High-Performance Symbolic Regression in Python and Julia
https://astroautomata.com/PySR
Apache License 2.0
2.09k stars 197 forks source link

[Feature]: Warn if better linear model available #536

Open Maltimore opened 5 months ago

Maltimore commented 5 months ago

Feature Request

I haven't thought this issue all the way through yet, but I thought I'd quickly make a github issue before I don't report it at all. But feel free to close this.

I have tested a few algorithms on a regression dataset (unfortunately I can't share the dataset, but it shouldn't be too atypical). It turned out that linear models like ElasticNet or LARS worked better than e.g. symbolic regression with PySR. I don't know exactly what to do in this case, but it felt a little silly that a linear model that takes a few miliseconds to train is better than SR which needed an hour of runtime (including some hyperparameter optimization). The dataset only has 7 variables, so it's not an issue of feature selection.

I guess a linear regression on 7 variables (including intercept) would have a rather high complexity of 2*7 + 1 + 7 = 22 (and would not even be considered with the default maxsize of 20), so it would likely never "win" against shorter equations in terms of the score?

One thing I thought is that one could warn the user that a better linear model is available? The added computational cost would be negligible.

MilesCranmer commented 5 months ago

Thanks for the feature request @Maltimore. Indeed this could be something to try. Actually, rather than warning the user, one thing that some SR algorithms do is initialise the fit with the best linear model (or even a polynomial fit), so that could be a very cool thing to try!! Should be pretty easy to set up as well. Take a look at the backend here: https://github.com/MilesCranmer/SymbolicRegression.jl

The line that initialises the population is https://github.com/MilesCranmer/SymbolicRegression.jl/blob/feab045092498b018b03fbf83e2cfc32543d9775/src/SymbolicRegression.jl#L709-L715. Should be pretty easy to just replace this with the result of a linear fit, and then evolve from there.
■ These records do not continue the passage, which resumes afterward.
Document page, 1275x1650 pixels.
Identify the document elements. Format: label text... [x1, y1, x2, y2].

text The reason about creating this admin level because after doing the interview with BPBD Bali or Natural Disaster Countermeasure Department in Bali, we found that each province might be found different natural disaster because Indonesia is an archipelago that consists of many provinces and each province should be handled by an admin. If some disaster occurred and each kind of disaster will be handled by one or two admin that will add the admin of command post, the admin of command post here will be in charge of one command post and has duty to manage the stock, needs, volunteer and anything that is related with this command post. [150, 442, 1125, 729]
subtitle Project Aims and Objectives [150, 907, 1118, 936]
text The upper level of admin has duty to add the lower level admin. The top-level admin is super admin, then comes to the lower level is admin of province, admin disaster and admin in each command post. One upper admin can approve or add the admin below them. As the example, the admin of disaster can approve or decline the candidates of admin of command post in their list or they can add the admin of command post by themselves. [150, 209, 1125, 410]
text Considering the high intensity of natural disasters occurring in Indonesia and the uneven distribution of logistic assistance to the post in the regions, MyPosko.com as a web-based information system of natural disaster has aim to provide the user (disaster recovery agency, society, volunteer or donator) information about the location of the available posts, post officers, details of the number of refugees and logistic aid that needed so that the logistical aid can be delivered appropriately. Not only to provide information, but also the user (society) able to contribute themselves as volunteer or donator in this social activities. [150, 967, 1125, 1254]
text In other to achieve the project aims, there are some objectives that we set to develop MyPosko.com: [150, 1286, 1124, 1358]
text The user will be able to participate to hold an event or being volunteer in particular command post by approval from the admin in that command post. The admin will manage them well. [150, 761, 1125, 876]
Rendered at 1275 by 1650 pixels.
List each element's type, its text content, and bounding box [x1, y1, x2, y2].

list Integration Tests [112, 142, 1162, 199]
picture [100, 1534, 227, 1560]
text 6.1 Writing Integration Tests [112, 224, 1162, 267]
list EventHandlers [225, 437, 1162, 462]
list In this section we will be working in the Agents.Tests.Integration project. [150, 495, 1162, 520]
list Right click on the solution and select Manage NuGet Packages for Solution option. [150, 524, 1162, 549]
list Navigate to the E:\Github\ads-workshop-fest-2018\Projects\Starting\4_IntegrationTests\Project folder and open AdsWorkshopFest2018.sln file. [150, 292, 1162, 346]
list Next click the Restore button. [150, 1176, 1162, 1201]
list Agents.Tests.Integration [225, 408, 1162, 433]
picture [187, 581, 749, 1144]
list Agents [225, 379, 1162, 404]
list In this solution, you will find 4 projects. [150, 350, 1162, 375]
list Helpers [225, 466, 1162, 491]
The only reason I haven't already done this is I have tried to make PySR/SymbolicRegression.jl completely invariant to the choice of operator, rather than have any specific "preference" or special behavior for some. In other words, I have tried to make the operators + and * no different from if a user defines myplus(x, y) = x+y and mymult(x, y) = x*y. This is so that it as flexible as possible – and if it can correctly recover a linear relation with this, it shows it is doing it with as little of a prior as possible, purely by evolving it.

However I do realise that the vast majority of people are going to be happy if + and * do get special priveleges and can have a smart sort of initialisation. Therefore I would be very happy to consider adding something like this!

Actually a linear regression with 7 variables would be a complexity of 29 (if you are using default options for complexity) – since it is a binary tree with an additional + at each branch.

julia> using SymbolicRegression: Options, Node, compute_complexity

julia> options = Options(binary_operators=(+, *));

julia> x = [Node(Float64; feature=i) for i in 1:7];  # 7 features

julia> A = ones(Float64, 7); b=one(Float64);

julia> A' * x + b  # Create expression
((((((((1.0 * x1) + (1.0 * x2)) + (1.0 * x3)) + (1.0 * x4)) + (1.0 * x5)) + (1.0 * x6)) + (1.0 * x7)) + 1.0)

julia> compute_complexity(A' * x + b, options)
29
MilesCranmer commented 5 months ago

Also if you can make a working example with a different dataset that you can share, that would be much appreciated. It is very weird that it takes 1 hour to evolve a linear equation, perhaps there is something wrong in the hyperparams. Would love to take a look if you can give me an example.

Maltimore commented 5 months ago

Just responding to your last comment, because I didn't make that clear before: I didn't set up the symbolic regression to only evolve linear equations, also a few nonlinear operators were allowed. And I used two-fold cross validation with a 2x2 hyperparameter gridsearch, which all in all means that the SR algorithm was run 8 times I guess. In total that needed roughly an hour to run. I'll see if I can reproduce it with a toy example dataset.

Maltimore commented 5 months ago

I thought a bit about what you said about special privileges of + and *. I like the approach that you want the SR algorithm to be entirely without prior regarding operators. On the other hand, like you said, an end user probably has a certain expectation of what complexity is and some operators "feel" much more complex than others.

One idea I just had: keeping the binary + and * operators unbiased, but creating one special unary (not binary) operator which is just a linear scaling: a combination of a constant c times a previous term. And this special unary scaling operator could have a complexity of zero. The reasoning being that a linear scaling just brings a term on the same scale as other terms or as the output variable, and is not really adding complexity (this is a bit hand-wavy but complexity seems to be not easily definable).